SUPERVISOR: Dr Stewart Kirton - University of Hertfordshire

STUDENT: Miss Taleen Shakouri

When people take medicines the body has to break them down so that it can get rid of the waste products. This works in a lock and key fashion, where the medicine which is the “key”, seeks out and combines with a molecular “lock” which then coordinates the removal of the waste.

However, some people are better at breaking these medicines down than others due to differences in their genetic makeup.
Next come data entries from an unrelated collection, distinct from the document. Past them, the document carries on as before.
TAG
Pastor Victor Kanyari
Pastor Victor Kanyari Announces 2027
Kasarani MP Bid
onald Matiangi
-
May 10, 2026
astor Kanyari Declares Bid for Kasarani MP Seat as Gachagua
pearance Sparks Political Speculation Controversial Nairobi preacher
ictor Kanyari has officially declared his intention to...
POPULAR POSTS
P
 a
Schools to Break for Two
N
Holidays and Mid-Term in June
These genetic differences in those who are less able to break down medicines causes the structure of their molecular locks to become slightly altered so that the key does not fit properly, and cannot be broken down. \Individuals who are unable to break down medicines at the normal rate are at risk of becoming unwell due to a build-up of pharmaceuticals over time in their body, and currently assessing whether or not a new medicine is likely to accumulate in the body relies heavily on testing with animals. This is not completely reliable as small changes in the structure of the “locks” between animals and humans can give misleading results.

This project proposes the development of sophisticated computational techniques to replace the use of animals for such testing. Using powerful software that mimics the thought patterns of the human brain we will analyse the components that make up the medicines and use this information to accurately predict if the medicine is likely to be problematic for those individuals who metabolise medicines at a reduced rate compared to normal.
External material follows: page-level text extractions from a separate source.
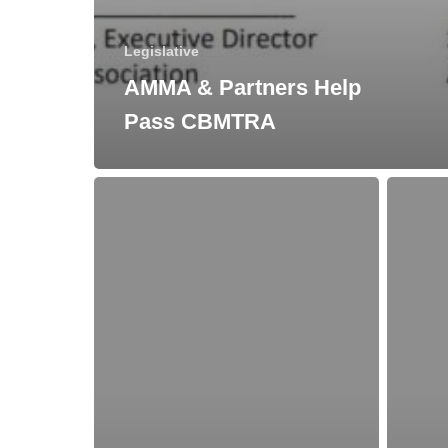
Legislative
AMMA & Partners Help
Pass CBMTRA
New
How
York
the
State
Tax
Mead
Cuts
Law
and
Changes
Jobs
Act
Affects
Meaderie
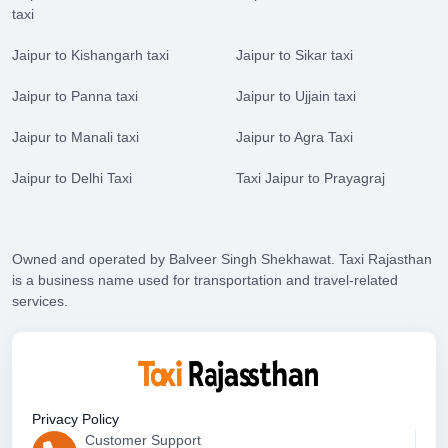
taxi
Jaipur to Kishangarh taxi
Jaipur to Sikar taxi
Jaipur to Panna taxi
Jaipur to Ujjain taxi
Jaipur to Manali taxi
Jaipur to Agra Taxi
Jaipur to Delhi Taxi
Taxi Jaipur to Prayagraj
Owned and operated by Balveer Singh Shekhawat. Taxi Rajasthan
is a business name used for transportation and travel-related
services.
Privacy Policy
Customer Support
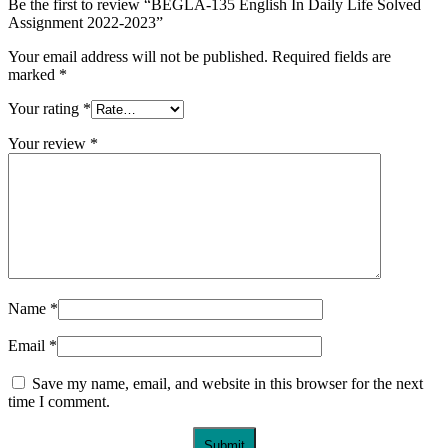
Be the first to review “BEGLA-135 English In Daily Life Solved
Assignment 2022-2023”
Your email address will not be published.
Required fields are
marked
*
Your rating
*
Your review
*
Name
*
Email
*
Save my name, email, and website in this browser for the next
time I comment.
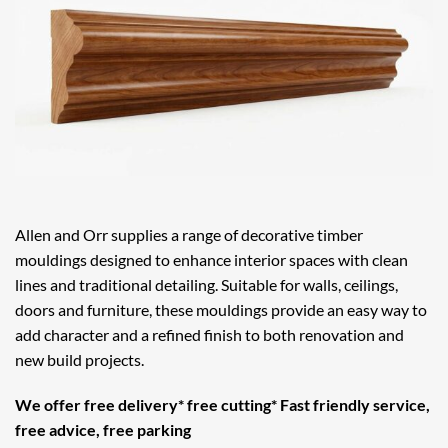
Allen and Orr supplies a range of decorative timber
mouldings designed to enhance interior spaces with clean
lines and traditional detailing. Suitable for walls, ceilings,
doors and furniture, these mouldings provide an easy way to
add character and a refined finish to both renovation and
new build projects.
We offer free delivery* free cutting* Fast friendly service,
free advice, free parking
Recent publications show the most commonly used animal models for CYP2D liability are mice, beagles and rats [1], [2] although primates are also routinely used [3], [4]. Work carried out in the UK used the liver microsomes of five marmosets to establish how similar the metabolic profiles of debrisoquine were to humans, in order to establish the validity of the marmoset as an appropriate animal model. Results were inconclusive [4]. This is not uncommon. It is often reported that the results obtained regarding the affinity for CYP2D6 and metabolite profiles from animal models used are different from human liver microsomal studies [3]. Consequently, genetically modified humanized animal models have been developed.
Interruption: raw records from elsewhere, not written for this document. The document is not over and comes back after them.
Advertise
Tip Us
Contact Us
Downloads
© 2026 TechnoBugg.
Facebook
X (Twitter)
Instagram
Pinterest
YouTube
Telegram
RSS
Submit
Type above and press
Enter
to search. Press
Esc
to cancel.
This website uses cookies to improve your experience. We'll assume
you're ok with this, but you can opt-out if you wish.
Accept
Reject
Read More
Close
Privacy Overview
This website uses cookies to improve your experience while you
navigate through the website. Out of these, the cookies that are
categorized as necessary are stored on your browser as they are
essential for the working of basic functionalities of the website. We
REFERENCES: [1] Y. Zhu i., ‘DDPH, a novel antihypertensive agent, is a potential dual inhibitor of hepatic CYP2D and CYP3A’, Chem. Biol. Interact., vol. 247, pp. 55–63, Mar. 2016.; [2] H. Nishimuta et al., ‘Species differences in hepatic and intestinal metabolic activities for 43 human cytochrome P450 substrates between humans and rats or dogs’, Xenobiotica, vol. 43, no. 11, pp. 948–955, Nov. 2013.; [3] I. Yamamiya et al., ‘Species variation in the enantioselective metabolism of tegafur to 5-fluorouracil among rats, dogs and monkeys’, J. Pharm. Pharmacol., vol. 66, no. 12, pp. 1686–1697, Dec. 2014. [4] B. R. Cooke et al.,‘Debrisoquine Metabolism and CYP2D Expression in Marmoset Liver Microsomes’, Drug Metab. Dispos., vol. 40, no. 1, pp. 70–75, Jan. 2012.